The same situation will also occur if you piece together a DateTime from two separate Date and Time fields.
It all seems too difficult!
If all you do is accept DateTime input from the customer, store those in a database, and later retrieve and display that information, then you do not have to think about timezones and UTC. Whenever a date is input or displayed or stored in the database, the UTC conversion is done automatically by LANSA, so they will see whatever time that they entered.
If you need to hardcode date/times, or create DateTimes from separate dates and times, then the following intrinsic function is all you need to remember: .AsUniversalDateTime()

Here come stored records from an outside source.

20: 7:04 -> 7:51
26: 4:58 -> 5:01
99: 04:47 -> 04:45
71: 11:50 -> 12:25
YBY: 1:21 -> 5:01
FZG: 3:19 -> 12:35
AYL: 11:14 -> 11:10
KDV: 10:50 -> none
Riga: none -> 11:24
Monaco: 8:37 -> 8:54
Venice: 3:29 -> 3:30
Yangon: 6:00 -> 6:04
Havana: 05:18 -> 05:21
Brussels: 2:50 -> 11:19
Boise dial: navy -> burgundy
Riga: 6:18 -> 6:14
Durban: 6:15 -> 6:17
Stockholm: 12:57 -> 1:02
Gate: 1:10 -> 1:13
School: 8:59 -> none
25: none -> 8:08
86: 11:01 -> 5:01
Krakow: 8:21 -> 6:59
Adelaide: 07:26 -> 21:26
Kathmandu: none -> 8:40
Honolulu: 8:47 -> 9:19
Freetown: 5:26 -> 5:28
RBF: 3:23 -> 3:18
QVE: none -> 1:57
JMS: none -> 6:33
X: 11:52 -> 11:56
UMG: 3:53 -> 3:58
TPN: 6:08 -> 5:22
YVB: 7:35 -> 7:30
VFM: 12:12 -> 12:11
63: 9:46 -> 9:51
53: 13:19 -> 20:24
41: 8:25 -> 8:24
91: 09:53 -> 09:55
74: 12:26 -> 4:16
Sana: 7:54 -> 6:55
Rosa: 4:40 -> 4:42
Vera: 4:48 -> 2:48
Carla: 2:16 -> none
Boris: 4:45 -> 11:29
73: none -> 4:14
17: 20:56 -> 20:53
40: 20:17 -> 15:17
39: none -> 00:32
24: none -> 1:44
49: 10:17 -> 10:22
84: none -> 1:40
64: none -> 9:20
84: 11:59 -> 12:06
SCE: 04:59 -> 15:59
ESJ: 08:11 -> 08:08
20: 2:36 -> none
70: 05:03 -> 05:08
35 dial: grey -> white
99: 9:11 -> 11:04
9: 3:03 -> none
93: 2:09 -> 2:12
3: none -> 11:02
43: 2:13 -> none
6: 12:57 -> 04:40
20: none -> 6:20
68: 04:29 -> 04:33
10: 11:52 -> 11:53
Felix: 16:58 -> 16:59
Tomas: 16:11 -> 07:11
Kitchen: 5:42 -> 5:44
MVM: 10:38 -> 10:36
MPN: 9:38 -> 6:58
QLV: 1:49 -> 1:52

This intrinsic will subtract the UTC offset from your generated date, to produce the time at UTC for when the local date/time is that value which you are generating. For example, both of these statements will now display 12:34:56pm at runtime:
#StartDate := ('20150320123456').AsDateTime(CCYYMMDDHHMMSS).AsUniversalDateTime()
#StartDate := ('2015-03-20 12:34:56').AsUniversalDateTime()
Alternatively, if your application will never be used outside of your current timezone, you may consider enabling the DUTC flag for DateTime fields as explained in the document. In that case all DateTimes, displayed on screen, or generated in code will be at the same time offset (UTC, or +0).